Quote every line of text in the records below word for word, and leave the pictures out of your answer.

DATASET RECORDS
▼

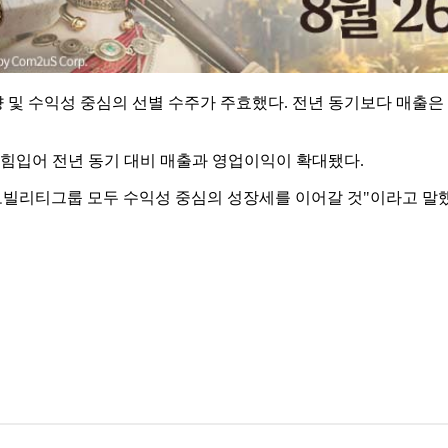
 및 수익성 중심의 선별 수주가 주효했다. 전년 동기보다 매출은
힘입어 전년 동기 대비 매출과 영업이익이 확대됐다.
빌리티그룹 모두 수익성 중심의 성장세를 이어갈 것"이라고 말했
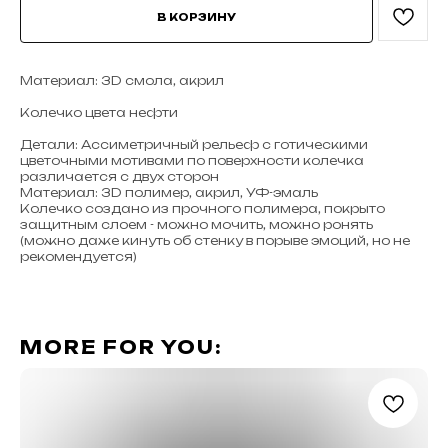
В КОРЗИНУ
Материал: 3D смола, акрил
Колечко цвета нефти
Детали: Ассиметричный рельеф с готическими
цветочными мотивами по поверхности колечка
различается с двух сторон
Материал: 3D полимер, акрил, УФ-эмаль
Колечко создано из прочного полимера, покрыто
защитным слоем - можно мочить, можно ронять
(можно даже кинуть об стенку в порыве эмоций, но не
рекомендуется)
MORE FOR YOU:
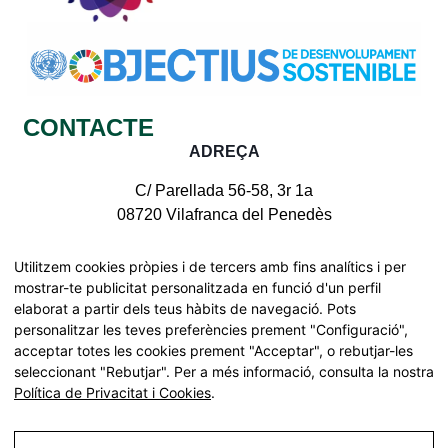
CONTACTE
ADREÇA
C/ Parellada 56-58, 3r 1a
08720 Vilafranca del Penedès
CONTACTE AMB NOSALTRES
Utilitzem cookies pròpies i de tercers amb fins analítics i per
mostrar-te publicitat personalitzada en funció d'un perfil
elaborat a partir dels teus hàbits de navegació. Pots
personalitzar les teves preferències prement "Configuració",
acceptar totes les cookies prement "Acceptar", o rebutjar-les
Tots els drets reservats | © Pinnae 2026
seleccionant "Rebutjar". Per a més informació, consulta la nostra
Declaració d'accessibilitat
Política de Privacitat i Cookies
.
Mapa web
Cerca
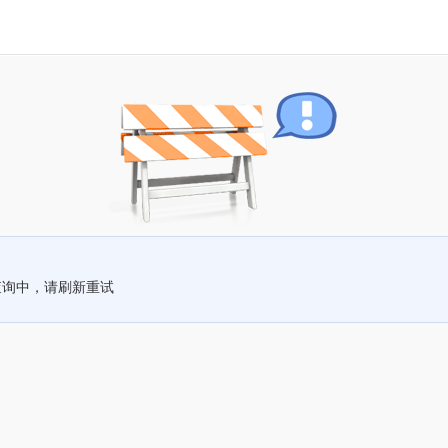
查询中，请刷新重试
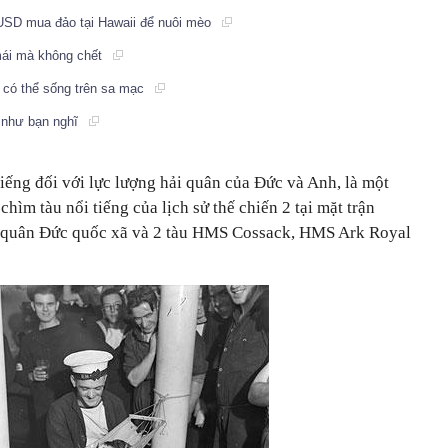
 USD mua đảo tại Hawaii để nuôi mèo
mái mà không chết
t có thể sống trên sa mạc
 như bạn nghĩ
iếng đối với lực lượng hải quân của Đức và Anh, là một
chìm tàu nổi tiếng của lịch sử thế chiến 2 tại mặt trận
 quân Đức quốc xã và 2 tàu HMS Cossack, HMS Ark Royal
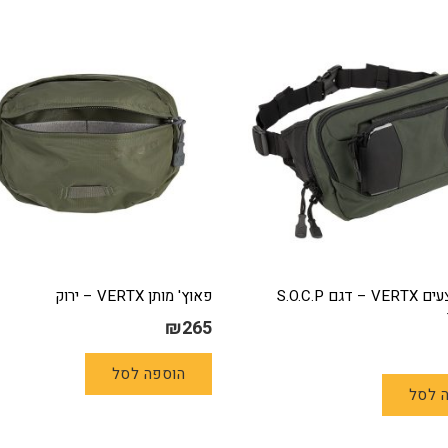
מספר
סוגים.
ניתן
לבחור
את
האפשרויות
בעמוד
המוצר
פאוץ' אמצעים VERTX – דגם S.O.C.P
פאוץ' מותן VERTX – ירוק
₪
265
הוספה לסל
 לסל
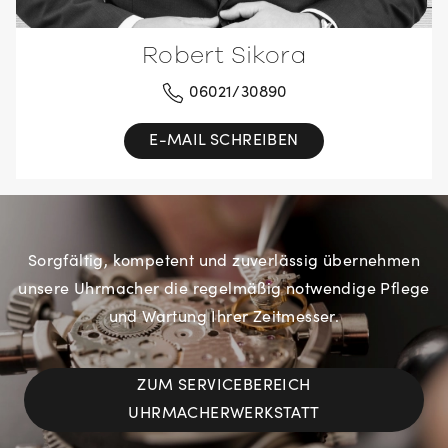
Robert Sikora
06021/30890
E-MAIL SCHREIBEN
Sorgfältig, kompetent und zuverlässig übernehmen
unsere Uhrmacher die regelmäßig notwendige Pflege
und Wartung Ihrer Zeitmesser.
ZUM SERVICEBEREICH
UHRMACHERWERKSTATT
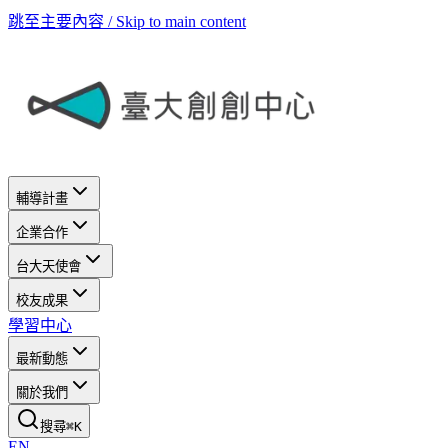
跳至主要內容 / Skip to main content
輔導計畫
企業合作
台大天使會
校友成果
學習中心
最新動態
關於我們
搜尋
⌘
K
EN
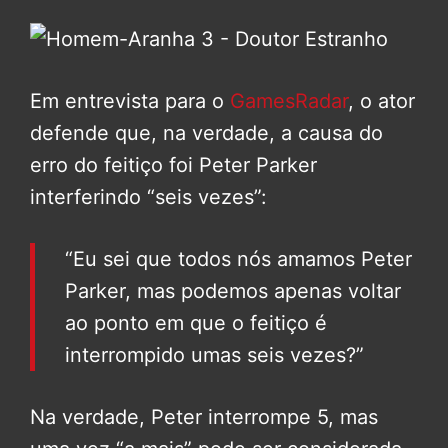
Em entrevista para o
GamesRadar
, o ator
defende que, na verdade, a causa do
erro do feitiço foi Peter Parker
interferindo “seis vezes”:
“Eu sei que todos nós amamos Peter
Parker, mas podemos apenas voltar
ao ponto em que o feitiço é
interrompido umas seis vezes?”
Na verdade, Peter interrompe 5, mas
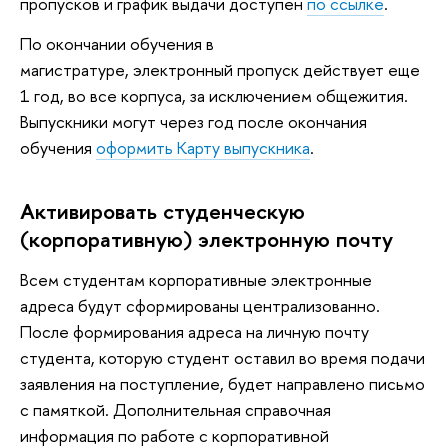
пропусков и график выдачи доступен
по ссылке
.
По окончании обучения в
магистратуре, электронный пропуск действует еще
1 год, во все корпуса, за исключением общежития.
Выпускники могут через год после окончания
обучения
оформить Карту выпускника
.
Активировать студенческую
(корпоративную) электронную почту
Всем студентам корпоративные электронные
адреса будут сформированы централизованно.
После формирования адреса на личную почту
студента, которую студент оставил во время подачи
заявления на поступление, будет направлено письмо
с памяткой. Дополнительная справочная
информация по работе с корпоративной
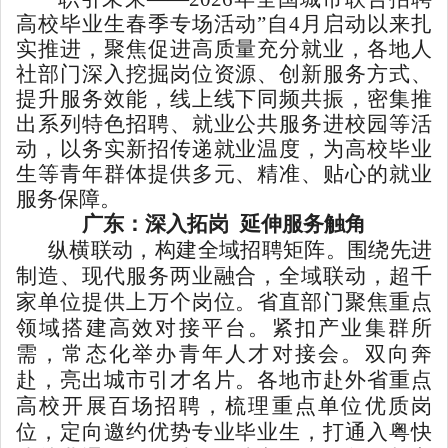
高校毕业生春季专场活动”自4月启动以来扎
实推进，聚焦促进高质量充分就业，各地人
社部门深入挖掘岗位资源、创新服务方式、
提升服务效能，线上线下同频共振，密集推
出系列特色招聘、就业公共服务进校园等活
动，以务实新招传递就业温度，为高校毕业
生等青年群体提供多元、精准、贴心的就业
服务保障。
广东：深入拓岗 延伸服务触角
纵横联动，构建全域招聘矩阵。围绕先进
制造、现代服务两业融合，全域联动，超千
家单位提供上万个岗位。省直部门聚焦重点
领域搭建高效对接平台。紧扣产业集群所
需，常态化举办青年人才对接会。双向奔
赴，亮出城市引才名片。各地市赴外省重点
高校开展百场招聘，梳理重点单位优质岗
位，定向邀约优势专业毕业生，打通入粤快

▲

ANSWER TO THIS TASK
 및 수익성 중심의 선별 수주가 주효했다. 전년 동기보다 매출은
힘입어 전년 동기 대비 매출과 영업이익이 확대됐다.
빌리티그룹 모두 수익성 중심의 성장세를 이어갈 것"이라고 말했
В КОРЗИНУ
Материал: 3D смола, акрил
Колечко цвета нефти
Детали: Ассиметричный рельеф с готическими
цветочными мотивами по поверхности колечка
различается с двух сторон
Материал: 3D полимер, акрил, УФ-эмаль
Колечко создано из прочного полимера, покрыто
защитным слоем - можно мочить, можно ронять
(можно даже кинуть об стенку в порыве эмоций, но не
рекомендуется)
MORE FOR YOU:
CONTACTE
ADREÇA
C/ Parellada 56-58, 3r 1a
08720 Vilafranca del Penedès
CONTACTE AMB NOSALTRES
Utilitzem cookies pròpies i de tercers amb fins analítics i per
mostrar-te publicitat personalitzada en funció d'un perfil
elaborat a partir dels teus hàbits de navegació. Pots
personalitzar les teves preferències prement "Configuració",
acceptar totes les cookies prement "Acceptar", o rebutjar-les
Tots els drets reservats | © Pinnae 2026
seleccionant "Rebutjar". Per a més informació, consulta la nostra
Declaració d'accessibilitat
Política de Privacitat i Cookies
.
Mapa web
Cerca
查询中，请刷新重试
 USD mua đảo tại Hawaii để nuôi mèo
mái mà không chết
t có thể sống trên sa mạc
 như bạn nghĩ
iếng đối với lực lượng hải quân của Đức và Anh, là một
chìm tàu nổi tiếng của lịch sử thế chiến 2 tại mặt trận
 quân Đức quốc xã và 2 tàu HMS Cossack, HMS Ark Royal
מספר
סוגים.
ניתן
לבחור
את
האפשרויות
בעמוד
המוצר
פאוץ' אמצעים VERTX – דגם S.O.C.P
פאוץ' מותן VERTX – ירוק
₪
265
הוספה לסל
 לסל
Robert Sikora
06021/30890
E-MAIL SCHREIBEN
Sorgfältig, kompetent und zuverlässig übernehmen
unsere Uhrmacher die regelmäßig notwendige Pflege
und Wartung Ihrer Zeitmesser.
ZUM SERVICEBEREICH
UHRMACHERWERKSTATT
跳至主要內容 / Skip to main content
輔導計畫
企業合作
台大天使會
校友成果
學習中心
最新動態
關於我們
搜尋
⌘
K
EN
Em entrevista para o
GamesRadar
, o ator
defende que, na verdade, a causa do
erro do feitiço foi Peter Parker
interferindo “seis vezes”:
“Eu sei que todos nós amamos Peter
Parker, mas podemos apenas voltar
ao ponto em que o feitiço é
interrompido umas seis vezes?”
Na verdade, Peter interrompe 5, mas
пропусков и график выдачи доступен
по ссылке
.
По окончании обучения в
магистратуре, электронный пропуск действует еще
1 год, во все корпуса, за исключением общежития.
Выпускники могут через год после окончания
обучения
оформить Карту выпускника
.
Активировать студенческую
(корпоративную) электронную почту
Всем студентам корпоративные электронные
адреса будут сформированы централизованно.
После формирования адреса на личную почту
студента, которую студент оставил во время подачи
заявления на поступление, будет направлено письмо
с памяткой. Дополнительная справочная
информация по работе с корпоративной
高校毕业生春季专场活动”自4月启动以来扎
实推进，聚焦促进高质量充分就业，各地人
社部门深入挖掘岗位资源、创新服务方式、
提升服务效能，线上线下同频共振，密集推
出系列特色招聘、就业公共服务进校园等活
动，以务实新招传递就业温度，为高校毕业
生等青年群体提供多元、精准、贴心的就业
服务保障。
广东：深入拓岗 延伸服务触角
纵横联动，构建全域招聘矩阵。围绕先进
制造、现代服务两业融合，全域联动，超千
家单位提供上万个岗位。省直部门聚焦重点
领域搭建高效对接平台。紧扣产业集群所
需，常态化举办青年人才对接会。双向奔
赴，亮出城市引才名片。各地市赴外省重点
高校开展百场招聘，梳理重点单位优质岗
位，定向邀约优势专业毕业生，打通入粤快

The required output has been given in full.